Design-Studenten präsentieren sich

Design-Studenten präsentieren sich

Es ragt in den Raum hinein oder aus dem Ohr heraus – Objekte und Schmuck des Fachbereichs Design sind zurzeit im Untergeschoss der Fachhochschule zu sehen. In einer dreitägigen Schau zeigen die Bachelor-, Master- und Diplomabsolventen der Studiengänge "Kommunikationsdesign", "Applied Art and Design" und "Exhibition Design" ihre Arbeiten.

Katja Pusch hat sich einer männlichen Domäne gewidmet: der Krawatte. "Mann und Frau können sie auch teilen", dachte sich die Designerin und entwarf eine Messingschnalle, mit deren Hilfe sich aus der Krawatte ein Gürtel oder Halsschmuck machen lässt. Etwas seiner eigentlichen Funktion entwenden, das interessiert die 33-Jährige schon länger. Aus Badekappen hat sie Ringe hergestellt, aus Gartenschlauch Taschen. "Krawatten sind mir beim Flanieren über Flohmärkte immer wieder begegnet", sagt Pusch. So beschloss sie, ihre Geschichte zu ergründen. "Ludwig XIV. hat krawattenähnliche Tücher an kroatischen Soldaten gesehen und fand das so schick, dass er die Mode in Frankreich einführte", sagt Pusch. Dass das Accessoire gar nicht spießig sein muss, hat sie jetzt gezeigt.

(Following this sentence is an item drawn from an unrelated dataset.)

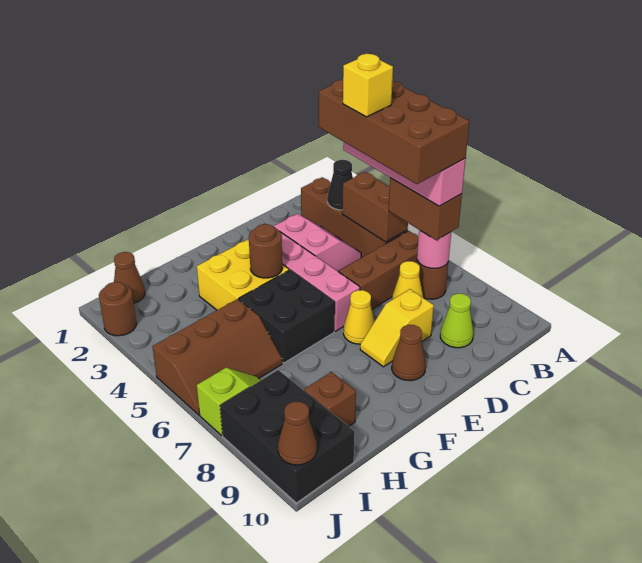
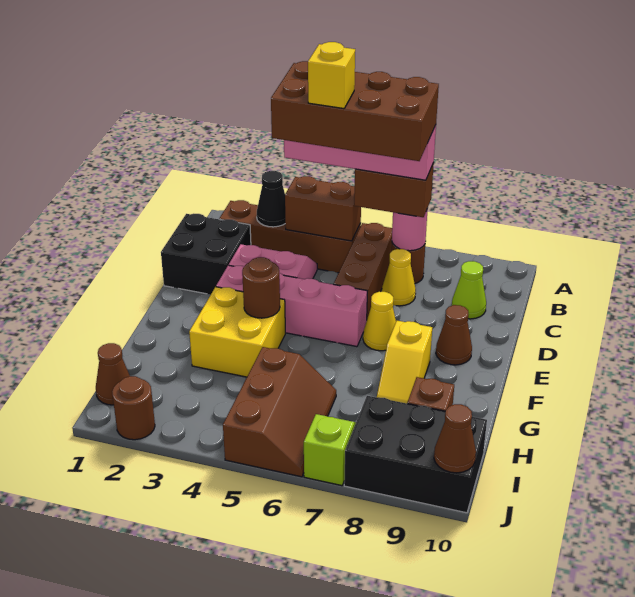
yellow 1x2 slope [360,289,434,367] -> yellow 1x2 slope moved to [377,321,432,403]
black 2x2 brick [239,270,335,363] -> black 2x2 brick moved to [161,214,251,294]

Dem Möbeldesign hat sich Hendrike Roers verschrieben. Ein Lampenschirm aus filigran geschnittenem Pergament hängt neben einem Stuhl aus Holzfaserplatten. Roers hat die Scheiben weich geformt, so dass sie unter der Sitzfläche und hinter der Rückenlehne Schlaufen bilden. Einem ähnlichen Prinzip folgt auch ein Wandregal, das bereits für den Designpreis "Red Dot Award" nominiert ist. Aus Pergament hat sie Schmuck hergestellt, der an Ornamente aus der islamischen Kunst erinnern soll. "Bei einer Reise durch Andalusien haben mich diese Ornamente fasziniert", sagt die 27-Jährige.

Computertomografie (CT) kennt man eigentlich aus der Medizin. Bei Jochen Zäh wird sie zur Designmethode. "Ich will bewusst machen, was innen ist, was wir mit dem bloßen Auge nicht sehen können", erklärt Zäh seine Motivation. Faustgroße Objekte, die aussehen wie Korallen, hat er aus Kunststoffen hergestellt. Es sind die Einschüsse in Edelsteinen, durch CT bis ins kleinste Detail sichtbar gemacht und ums Vielfache vergrößert.

Die Abschlussarbeiten sind noch heute von 11 bis 20 Uhr und morgen von 11 bis 15 Uhr in der Fachhochschule, Georg-Glock-Straße 15, zu sehen.